Reproduce the lines of the items starting at the line that contains "Bientôt le Zama" and ending at the line that contains "2 мая 2026, 14:42", with both of those lines included. Leave the pictures out of your answer.

Data to process Start Marker

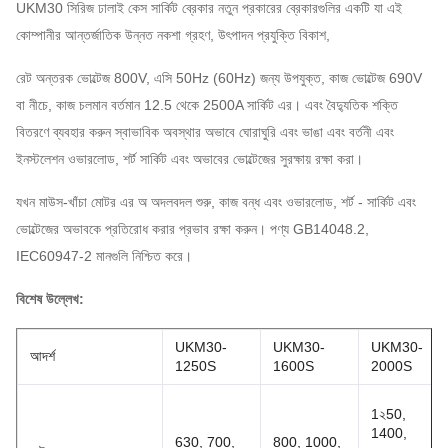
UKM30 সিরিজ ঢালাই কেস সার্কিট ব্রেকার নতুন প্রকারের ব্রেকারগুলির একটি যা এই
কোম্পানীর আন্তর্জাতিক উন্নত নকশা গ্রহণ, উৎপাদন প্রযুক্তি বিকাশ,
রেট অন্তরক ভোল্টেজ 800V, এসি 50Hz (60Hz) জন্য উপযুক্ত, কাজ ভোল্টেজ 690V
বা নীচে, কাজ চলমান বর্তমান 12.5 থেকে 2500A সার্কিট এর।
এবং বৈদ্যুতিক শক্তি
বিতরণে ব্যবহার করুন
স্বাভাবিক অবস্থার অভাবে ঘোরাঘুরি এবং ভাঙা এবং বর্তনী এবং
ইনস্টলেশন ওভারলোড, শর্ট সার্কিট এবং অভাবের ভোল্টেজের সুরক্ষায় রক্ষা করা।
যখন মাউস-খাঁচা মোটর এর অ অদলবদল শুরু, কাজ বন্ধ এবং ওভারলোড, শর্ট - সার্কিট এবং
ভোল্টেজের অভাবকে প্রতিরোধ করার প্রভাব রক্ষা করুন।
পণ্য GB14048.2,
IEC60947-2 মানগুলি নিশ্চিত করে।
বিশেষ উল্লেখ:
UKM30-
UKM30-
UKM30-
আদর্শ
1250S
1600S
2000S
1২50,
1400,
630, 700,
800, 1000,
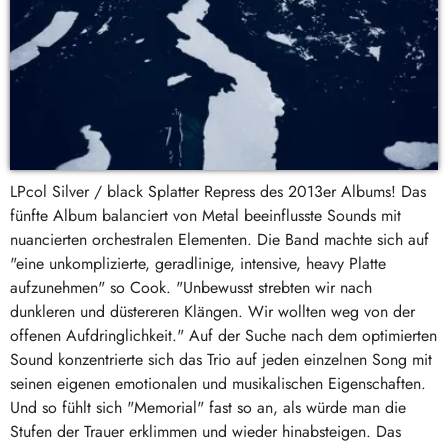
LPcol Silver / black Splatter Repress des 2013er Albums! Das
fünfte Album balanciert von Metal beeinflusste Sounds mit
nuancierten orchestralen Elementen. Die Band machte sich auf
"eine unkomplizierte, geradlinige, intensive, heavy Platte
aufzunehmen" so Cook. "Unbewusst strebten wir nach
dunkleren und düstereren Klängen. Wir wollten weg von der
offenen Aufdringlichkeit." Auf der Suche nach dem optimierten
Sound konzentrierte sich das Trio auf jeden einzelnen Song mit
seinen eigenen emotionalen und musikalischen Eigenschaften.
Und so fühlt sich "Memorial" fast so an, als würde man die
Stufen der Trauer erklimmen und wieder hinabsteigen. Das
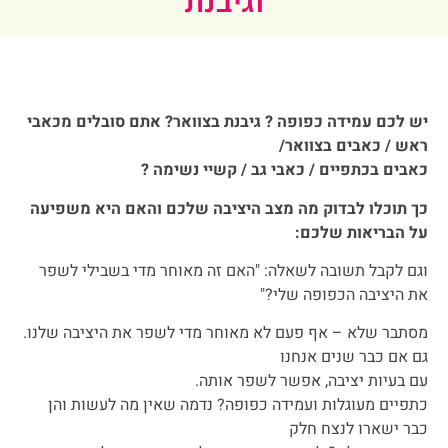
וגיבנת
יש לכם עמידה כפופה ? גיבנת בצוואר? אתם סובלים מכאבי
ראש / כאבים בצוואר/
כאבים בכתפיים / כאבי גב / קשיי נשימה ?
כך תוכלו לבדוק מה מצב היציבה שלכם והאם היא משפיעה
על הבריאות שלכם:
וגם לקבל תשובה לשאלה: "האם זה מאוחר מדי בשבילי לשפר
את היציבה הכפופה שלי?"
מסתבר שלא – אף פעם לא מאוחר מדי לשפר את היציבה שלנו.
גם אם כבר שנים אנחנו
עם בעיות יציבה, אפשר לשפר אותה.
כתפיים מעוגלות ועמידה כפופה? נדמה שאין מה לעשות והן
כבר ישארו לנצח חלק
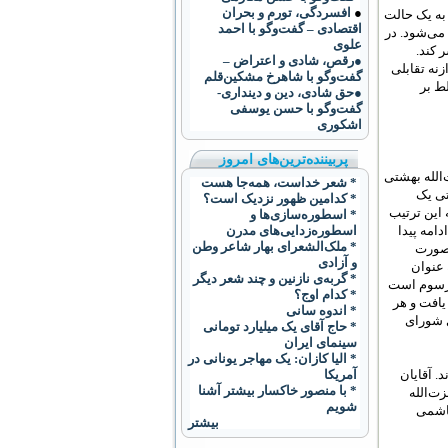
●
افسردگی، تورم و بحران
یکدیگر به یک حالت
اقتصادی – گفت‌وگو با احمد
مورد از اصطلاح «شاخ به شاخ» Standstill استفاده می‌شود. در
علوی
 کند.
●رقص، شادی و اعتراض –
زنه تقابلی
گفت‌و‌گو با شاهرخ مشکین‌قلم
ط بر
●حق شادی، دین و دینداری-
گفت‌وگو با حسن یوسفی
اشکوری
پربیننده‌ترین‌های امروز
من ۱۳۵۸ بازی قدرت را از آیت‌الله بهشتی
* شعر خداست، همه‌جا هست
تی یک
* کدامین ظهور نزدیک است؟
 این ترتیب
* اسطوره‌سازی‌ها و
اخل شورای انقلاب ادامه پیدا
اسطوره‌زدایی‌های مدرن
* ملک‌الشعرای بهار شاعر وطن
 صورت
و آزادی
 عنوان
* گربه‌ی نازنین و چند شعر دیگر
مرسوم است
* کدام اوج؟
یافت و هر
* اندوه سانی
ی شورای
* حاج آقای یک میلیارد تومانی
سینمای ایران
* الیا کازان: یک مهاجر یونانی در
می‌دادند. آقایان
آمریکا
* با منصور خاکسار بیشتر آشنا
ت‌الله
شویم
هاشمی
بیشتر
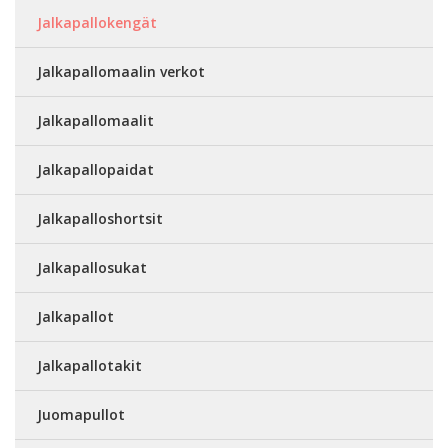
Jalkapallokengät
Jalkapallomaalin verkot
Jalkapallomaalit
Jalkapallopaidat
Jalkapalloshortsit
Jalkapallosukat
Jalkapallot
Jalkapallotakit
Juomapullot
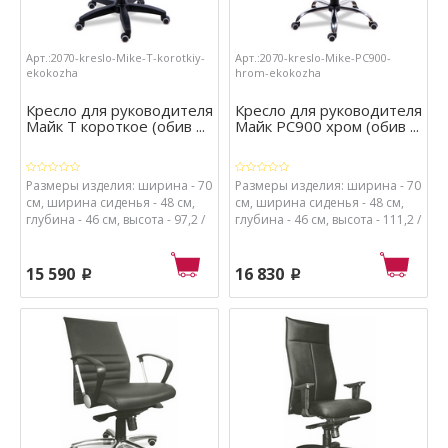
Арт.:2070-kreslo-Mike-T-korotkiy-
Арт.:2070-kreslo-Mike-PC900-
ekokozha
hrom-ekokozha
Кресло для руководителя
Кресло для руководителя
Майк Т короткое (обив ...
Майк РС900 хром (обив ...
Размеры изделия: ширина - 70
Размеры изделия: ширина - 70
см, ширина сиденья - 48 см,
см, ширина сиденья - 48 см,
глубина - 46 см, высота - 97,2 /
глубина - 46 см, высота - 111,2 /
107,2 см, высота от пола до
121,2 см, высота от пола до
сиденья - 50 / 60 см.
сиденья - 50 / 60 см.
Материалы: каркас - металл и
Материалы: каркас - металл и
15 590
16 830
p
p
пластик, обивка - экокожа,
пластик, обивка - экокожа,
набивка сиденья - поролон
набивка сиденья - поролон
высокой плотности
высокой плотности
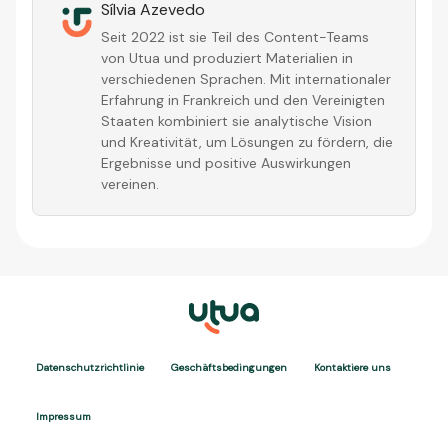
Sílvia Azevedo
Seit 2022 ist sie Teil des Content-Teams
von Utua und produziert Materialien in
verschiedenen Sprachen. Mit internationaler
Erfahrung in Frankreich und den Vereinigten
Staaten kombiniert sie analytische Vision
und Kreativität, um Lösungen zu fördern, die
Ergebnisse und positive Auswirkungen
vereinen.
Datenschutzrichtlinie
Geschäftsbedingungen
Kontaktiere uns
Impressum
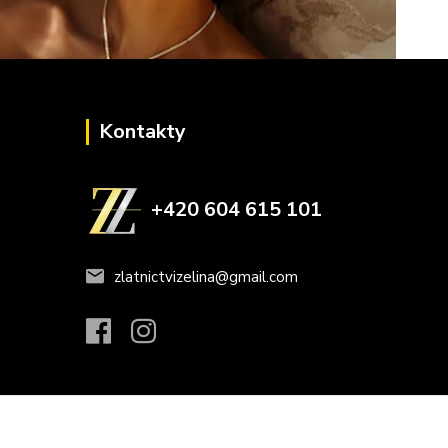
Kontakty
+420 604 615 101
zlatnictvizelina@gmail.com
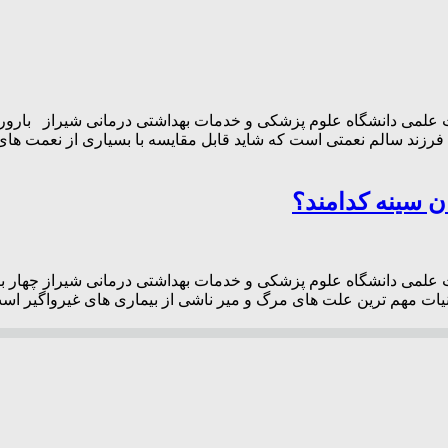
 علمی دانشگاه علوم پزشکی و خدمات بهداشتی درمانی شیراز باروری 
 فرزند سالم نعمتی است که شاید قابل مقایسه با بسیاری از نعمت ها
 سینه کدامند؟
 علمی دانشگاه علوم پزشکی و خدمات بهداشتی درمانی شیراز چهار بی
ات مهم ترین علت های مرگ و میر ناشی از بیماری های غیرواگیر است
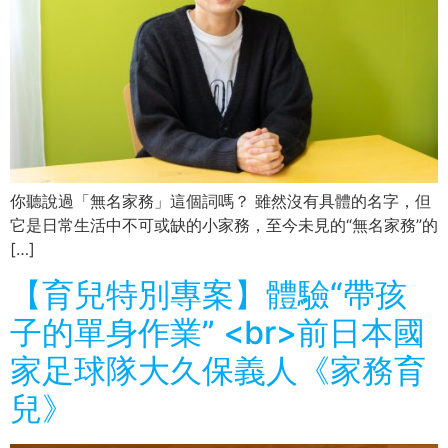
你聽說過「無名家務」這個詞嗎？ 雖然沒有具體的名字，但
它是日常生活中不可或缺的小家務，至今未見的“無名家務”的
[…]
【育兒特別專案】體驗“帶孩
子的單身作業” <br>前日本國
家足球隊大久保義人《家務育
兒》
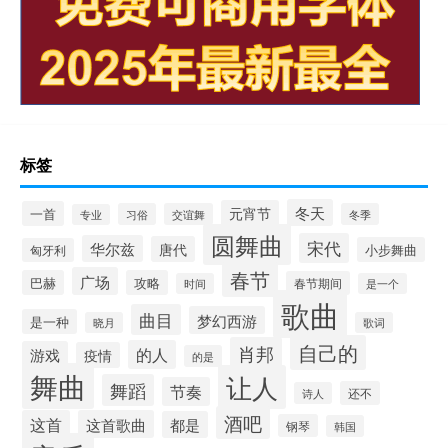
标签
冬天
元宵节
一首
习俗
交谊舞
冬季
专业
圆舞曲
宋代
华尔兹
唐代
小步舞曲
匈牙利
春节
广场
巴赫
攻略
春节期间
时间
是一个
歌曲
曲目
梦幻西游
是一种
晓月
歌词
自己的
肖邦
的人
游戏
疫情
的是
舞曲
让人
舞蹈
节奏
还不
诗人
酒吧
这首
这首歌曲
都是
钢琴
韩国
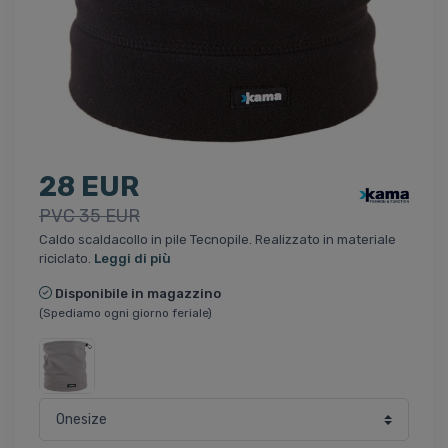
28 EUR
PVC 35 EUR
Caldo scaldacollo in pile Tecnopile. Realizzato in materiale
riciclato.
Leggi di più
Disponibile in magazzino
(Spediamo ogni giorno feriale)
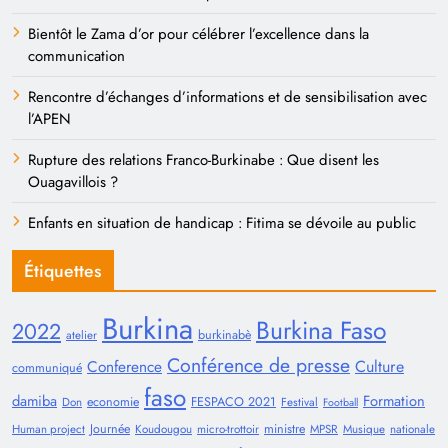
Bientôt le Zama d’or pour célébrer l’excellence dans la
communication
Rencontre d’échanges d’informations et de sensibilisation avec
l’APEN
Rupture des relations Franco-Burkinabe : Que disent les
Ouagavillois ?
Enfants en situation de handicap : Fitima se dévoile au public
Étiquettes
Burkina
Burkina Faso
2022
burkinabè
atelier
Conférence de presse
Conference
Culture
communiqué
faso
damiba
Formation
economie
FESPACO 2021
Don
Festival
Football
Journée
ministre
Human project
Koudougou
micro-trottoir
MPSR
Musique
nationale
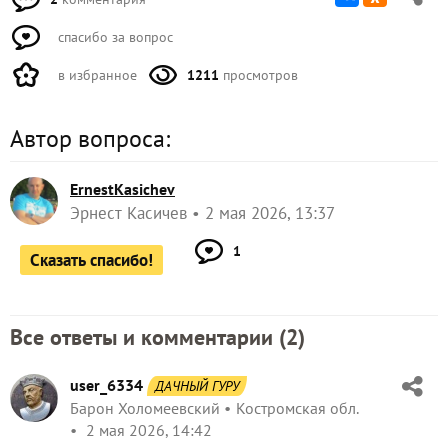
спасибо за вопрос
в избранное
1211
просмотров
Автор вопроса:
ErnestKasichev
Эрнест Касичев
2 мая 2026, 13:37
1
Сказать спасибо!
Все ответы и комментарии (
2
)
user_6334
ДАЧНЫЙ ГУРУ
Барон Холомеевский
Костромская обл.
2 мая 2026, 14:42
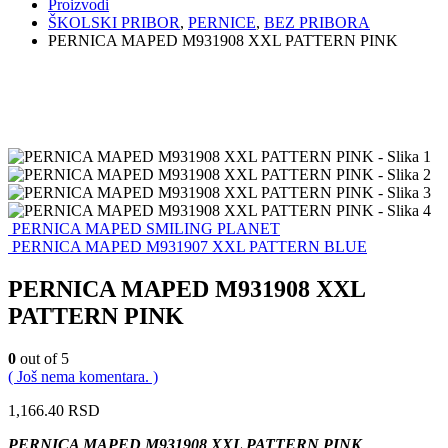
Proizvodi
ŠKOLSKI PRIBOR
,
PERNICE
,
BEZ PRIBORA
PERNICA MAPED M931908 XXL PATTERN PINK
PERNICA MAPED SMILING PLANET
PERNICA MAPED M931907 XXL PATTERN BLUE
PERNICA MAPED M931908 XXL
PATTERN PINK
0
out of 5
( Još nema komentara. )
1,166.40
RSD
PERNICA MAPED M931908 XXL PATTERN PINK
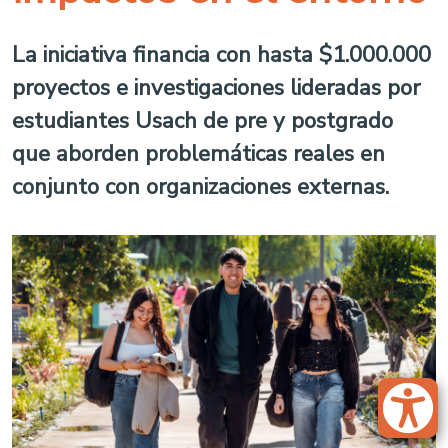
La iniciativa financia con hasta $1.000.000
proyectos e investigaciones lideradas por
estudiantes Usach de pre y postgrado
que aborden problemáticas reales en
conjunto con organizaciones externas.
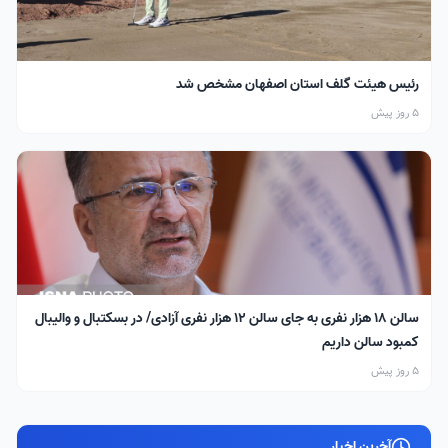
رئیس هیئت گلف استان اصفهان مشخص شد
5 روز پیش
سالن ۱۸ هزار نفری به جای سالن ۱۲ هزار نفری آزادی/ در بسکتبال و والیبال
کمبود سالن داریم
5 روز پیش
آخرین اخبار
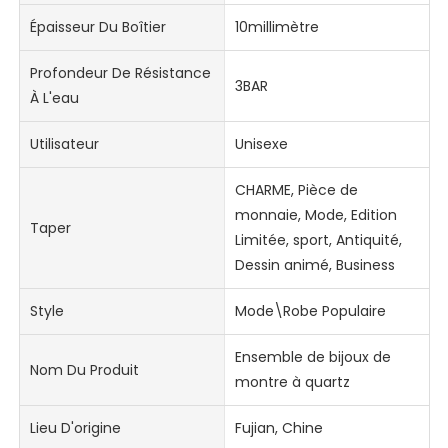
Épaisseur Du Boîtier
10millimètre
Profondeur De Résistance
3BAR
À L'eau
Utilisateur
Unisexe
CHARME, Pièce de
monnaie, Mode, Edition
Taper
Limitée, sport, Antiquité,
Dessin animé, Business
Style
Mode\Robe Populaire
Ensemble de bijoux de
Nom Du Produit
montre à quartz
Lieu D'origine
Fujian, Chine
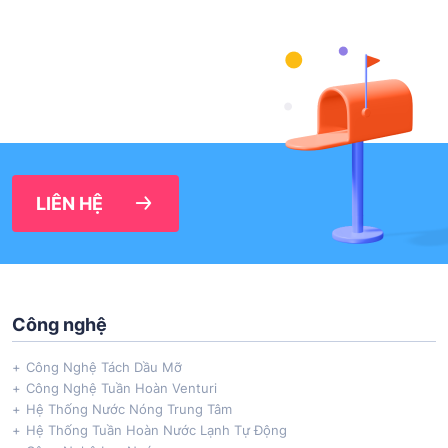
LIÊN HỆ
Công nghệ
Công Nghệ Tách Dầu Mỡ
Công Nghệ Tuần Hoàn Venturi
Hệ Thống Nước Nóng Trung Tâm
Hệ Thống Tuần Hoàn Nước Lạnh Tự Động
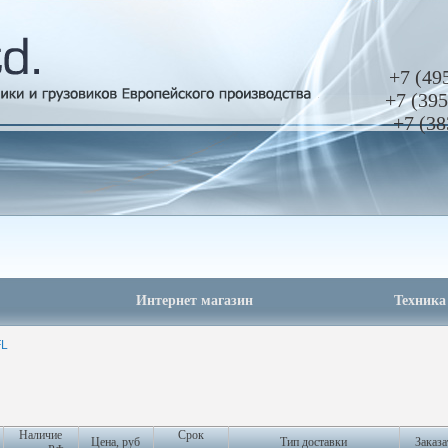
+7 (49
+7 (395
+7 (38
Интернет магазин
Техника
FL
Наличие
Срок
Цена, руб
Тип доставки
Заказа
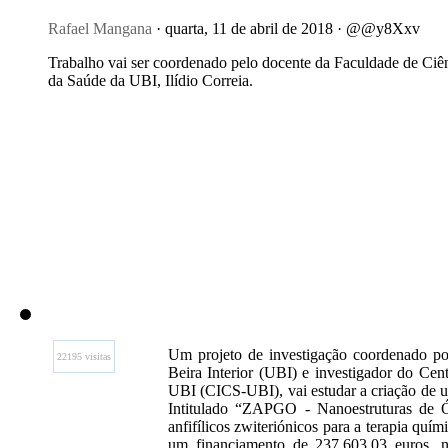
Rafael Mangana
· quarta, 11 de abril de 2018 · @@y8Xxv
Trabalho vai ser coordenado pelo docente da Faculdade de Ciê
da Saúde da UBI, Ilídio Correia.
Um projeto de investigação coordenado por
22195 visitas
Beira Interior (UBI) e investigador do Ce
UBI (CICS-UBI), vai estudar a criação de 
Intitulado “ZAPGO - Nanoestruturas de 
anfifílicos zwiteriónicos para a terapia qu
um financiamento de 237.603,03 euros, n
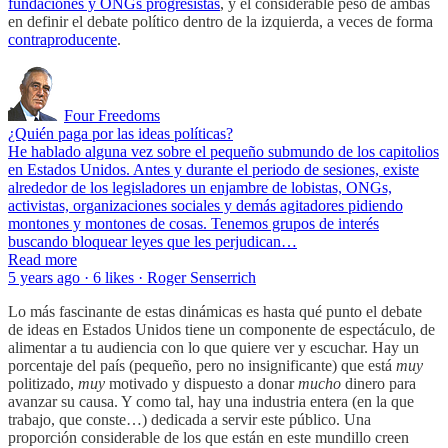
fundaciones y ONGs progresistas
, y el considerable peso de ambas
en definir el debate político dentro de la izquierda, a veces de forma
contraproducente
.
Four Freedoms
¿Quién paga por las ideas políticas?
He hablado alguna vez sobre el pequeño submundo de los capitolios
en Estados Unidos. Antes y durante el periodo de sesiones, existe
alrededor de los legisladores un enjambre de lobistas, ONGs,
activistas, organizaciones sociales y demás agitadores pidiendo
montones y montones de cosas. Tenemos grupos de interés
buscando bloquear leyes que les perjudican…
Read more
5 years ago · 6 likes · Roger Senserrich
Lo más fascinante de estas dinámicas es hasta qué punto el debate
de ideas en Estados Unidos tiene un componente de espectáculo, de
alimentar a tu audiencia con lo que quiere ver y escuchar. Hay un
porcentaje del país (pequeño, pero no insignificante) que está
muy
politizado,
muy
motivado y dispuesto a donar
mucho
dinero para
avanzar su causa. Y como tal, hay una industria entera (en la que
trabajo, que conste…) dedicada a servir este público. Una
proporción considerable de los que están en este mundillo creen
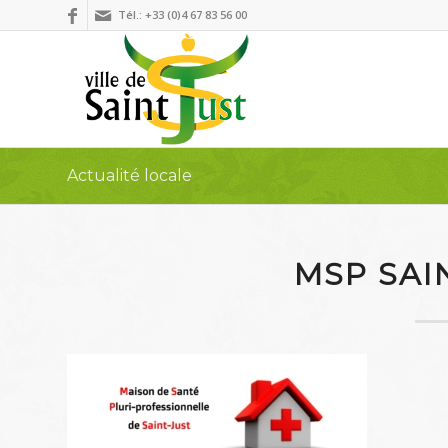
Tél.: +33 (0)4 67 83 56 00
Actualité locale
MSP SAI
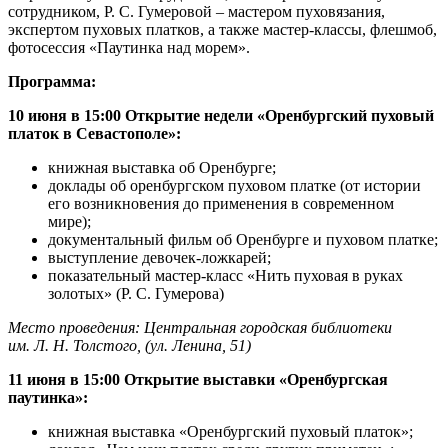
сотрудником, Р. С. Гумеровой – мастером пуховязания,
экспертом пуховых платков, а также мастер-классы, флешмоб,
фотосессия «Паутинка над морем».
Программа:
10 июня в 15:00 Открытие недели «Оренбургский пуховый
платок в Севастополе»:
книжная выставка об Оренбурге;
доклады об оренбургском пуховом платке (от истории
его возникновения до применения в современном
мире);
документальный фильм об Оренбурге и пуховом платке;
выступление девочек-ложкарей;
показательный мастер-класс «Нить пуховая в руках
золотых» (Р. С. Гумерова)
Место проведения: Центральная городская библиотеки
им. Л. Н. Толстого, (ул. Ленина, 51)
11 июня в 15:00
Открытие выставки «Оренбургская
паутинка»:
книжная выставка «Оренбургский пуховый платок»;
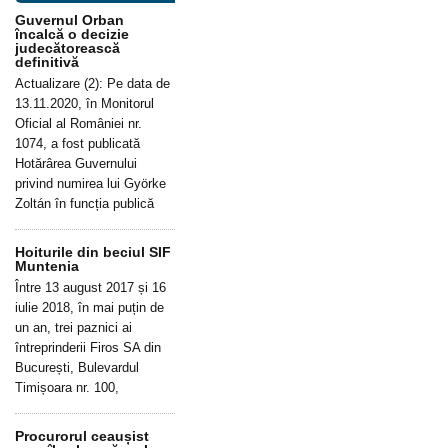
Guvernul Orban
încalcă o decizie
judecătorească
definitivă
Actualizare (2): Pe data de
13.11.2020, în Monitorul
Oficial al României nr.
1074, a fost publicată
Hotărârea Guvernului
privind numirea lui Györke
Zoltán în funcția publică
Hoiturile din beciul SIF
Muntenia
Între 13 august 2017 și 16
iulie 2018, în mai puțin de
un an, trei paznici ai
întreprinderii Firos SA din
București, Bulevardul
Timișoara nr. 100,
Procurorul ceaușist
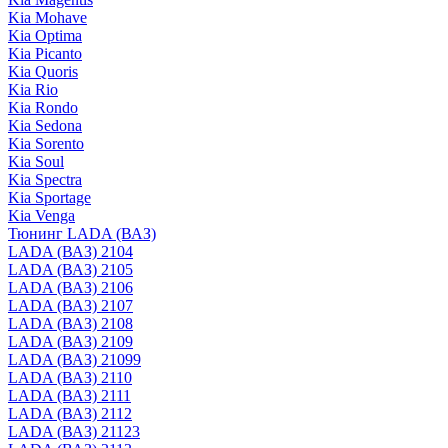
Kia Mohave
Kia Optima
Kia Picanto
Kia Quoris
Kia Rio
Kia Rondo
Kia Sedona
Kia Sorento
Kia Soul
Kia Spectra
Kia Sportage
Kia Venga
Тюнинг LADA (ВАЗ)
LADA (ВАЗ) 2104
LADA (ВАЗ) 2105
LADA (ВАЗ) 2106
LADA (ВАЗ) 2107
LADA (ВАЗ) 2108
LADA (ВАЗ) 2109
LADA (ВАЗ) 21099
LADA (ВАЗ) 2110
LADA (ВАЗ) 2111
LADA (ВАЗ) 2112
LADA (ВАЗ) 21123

Data to process End Marker

**Response to the task**
Bientôt le Zama d’or pour célébrer l’excellence dans la
communication
Rencontre d’échanges d’informations et de sensibilisation avec
l’APEN
Rupture des relations Franco-Burkinabe : Que disent les
Ouagavillois ?
Enfants en situation de handicap : Fitima se dévoile au public
Étiquettes
Burkina
Burkina Faso
2022
burkinabè
atelier
Conférence de presse
Conference
Culture
communiqué
faso
damiba
Formation
economie
FESPACO 2021
Don
Festival
Football
Journée
ministre
Human project
Koudougou
micro-trottoir
MPSR
Musique
nationale
спасибо за вопрос
в избранное
1211
просмотров
Автор вопроса:
ErnestKasichev
Эрнест Касичев
2 мая 2026, 13:37
1
Сказать спасибо!
Все ответы и комментарии (
2
)
user_6334
ДАЧНЫЙ ГУРУ
Барон Холомеевский
Костромская обл.
2 мая 2026, 14:42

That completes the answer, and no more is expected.